- 読む文章 -

##############################

図1は、実施の形態1に係る乗客コンベアの構成図である。
【0012】
乗客コンベアは、乗客を輸送する装置である。乗客コンベアは、例えば傾斜式のエスカレーター1である。エスカレーター1は、建物の上階と下階との間において掛け渡される。エスカレーター1は、上階と下階との間で乗客を輸送する装置である。
【0013】
エスカレーター1において、上階側に上部乗降口2aが設けられる。エスカレーター1において、上階側に上部機械室3aが設けられる。上部機械室3aは、上部乗降口2aの下方に設けられる。上部機械室3aにおいて、上部乗降口2aに通じるマンホールが設けられる。上部機械室3aは、マンホールを覆う蓋4を有する。蓋4は、例えば上部乗降口2aの床板である。

##############################

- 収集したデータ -
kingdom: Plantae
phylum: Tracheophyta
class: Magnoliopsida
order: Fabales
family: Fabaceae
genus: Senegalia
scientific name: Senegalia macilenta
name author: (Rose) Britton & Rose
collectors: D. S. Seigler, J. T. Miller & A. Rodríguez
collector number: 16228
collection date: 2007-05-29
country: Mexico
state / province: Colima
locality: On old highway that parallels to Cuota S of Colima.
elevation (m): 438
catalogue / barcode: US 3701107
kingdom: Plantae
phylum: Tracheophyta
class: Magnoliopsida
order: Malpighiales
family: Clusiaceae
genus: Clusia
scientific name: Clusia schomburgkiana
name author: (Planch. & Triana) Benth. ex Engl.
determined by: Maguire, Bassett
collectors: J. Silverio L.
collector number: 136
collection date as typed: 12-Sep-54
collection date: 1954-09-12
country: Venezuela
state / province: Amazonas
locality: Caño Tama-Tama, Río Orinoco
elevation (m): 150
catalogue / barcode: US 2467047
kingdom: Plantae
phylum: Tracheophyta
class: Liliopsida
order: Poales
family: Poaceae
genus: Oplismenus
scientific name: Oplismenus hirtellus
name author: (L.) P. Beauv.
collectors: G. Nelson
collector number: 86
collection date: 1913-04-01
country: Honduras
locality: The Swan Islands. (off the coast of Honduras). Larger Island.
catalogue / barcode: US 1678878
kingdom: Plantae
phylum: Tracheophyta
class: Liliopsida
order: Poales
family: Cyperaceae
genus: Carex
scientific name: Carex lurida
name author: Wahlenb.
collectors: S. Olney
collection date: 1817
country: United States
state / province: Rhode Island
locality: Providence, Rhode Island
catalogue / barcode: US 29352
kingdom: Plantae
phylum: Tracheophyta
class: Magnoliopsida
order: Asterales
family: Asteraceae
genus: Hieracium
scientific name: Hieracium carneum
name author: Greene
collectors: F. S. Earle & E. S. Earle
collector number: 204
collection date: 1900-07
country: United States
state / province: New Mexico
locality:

##############################

- 取り組む課題 -
乗客コンベアの文章から、「図1は、実施の形態1に係る乗客コンベアの構成図である。」から「上部乗降口2aの床板である。」までの箇所を一字も変えずに打ち直してもらえますか？ ここにある資料は、この作業には関わりません。

- 課題の解答 -
図1は、実施の形態1に係る乗客コンベアの構成図である。
【0012】
乗客コンベアは、乗客を輸送する装置である。乗客コンベアは、例えば傾斜式のエスカレーター1である。エスカレーター1は、建物の上階と下階との間において掛け渡される。エスカレーター1は、上階と下階との間で乗客を輸送する装置である。
【0013】
エスカレーター1において、上階側に上部乗降口2aが設けられる。エスカレーター1において、上階側に上部機械室3aが設けられる。上部機械室3aは、上部乗降口2aの下方に設けられる。上部機械室3aにおいて、上部乗降口2aに通じるマンホールが設けられる。上部機械室3aは、マンホールを覆う蓋4を有する。蓋4は、例えば上部乗降口2aの床板である。